EXERCISE OBJECTIVE: Pull each line with the string "avec" from the entries.
____
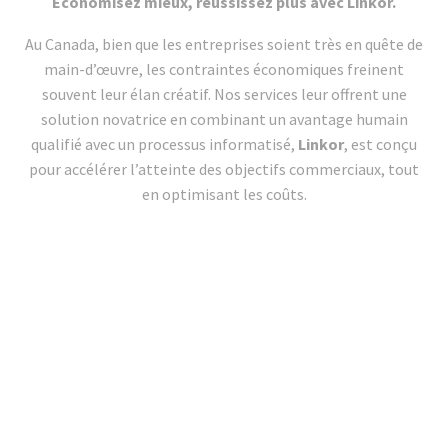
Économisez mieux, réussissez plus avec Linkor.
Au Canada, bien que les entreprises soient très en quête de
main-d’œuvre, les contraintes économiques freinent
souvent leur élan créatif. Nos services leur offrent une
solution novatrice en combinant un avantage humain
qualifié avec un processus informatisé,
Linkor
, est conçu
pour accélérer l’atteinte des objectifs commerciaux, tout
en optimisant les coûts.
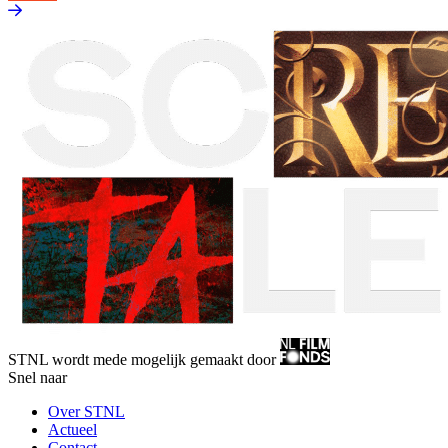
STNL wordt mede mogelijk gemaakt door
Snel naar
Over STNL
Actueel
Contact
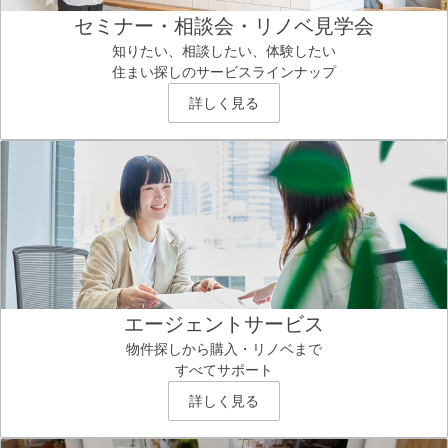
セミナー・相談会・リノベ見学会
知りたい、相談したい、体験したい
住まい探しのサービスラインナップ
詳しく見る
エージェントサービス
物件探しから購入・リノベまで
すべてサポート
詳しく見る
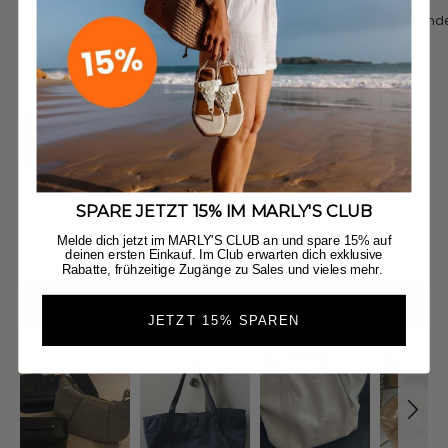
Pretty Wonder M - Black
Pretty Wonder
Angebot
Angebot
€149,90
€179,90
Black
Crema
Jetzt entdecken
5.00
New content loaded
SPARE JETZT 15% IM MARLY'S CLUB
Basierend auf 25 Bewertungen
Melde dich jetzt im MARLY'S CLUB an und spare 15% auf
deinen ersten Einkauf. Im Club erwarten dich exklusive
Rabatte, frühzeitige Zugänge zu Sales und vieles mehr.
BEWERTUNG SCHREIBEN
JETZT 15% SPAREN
____
OUTPUT OF THE EXERCISE:
Économisez mieux, réussissez plus avec Linkor.
qualifié avec un processus informatisé,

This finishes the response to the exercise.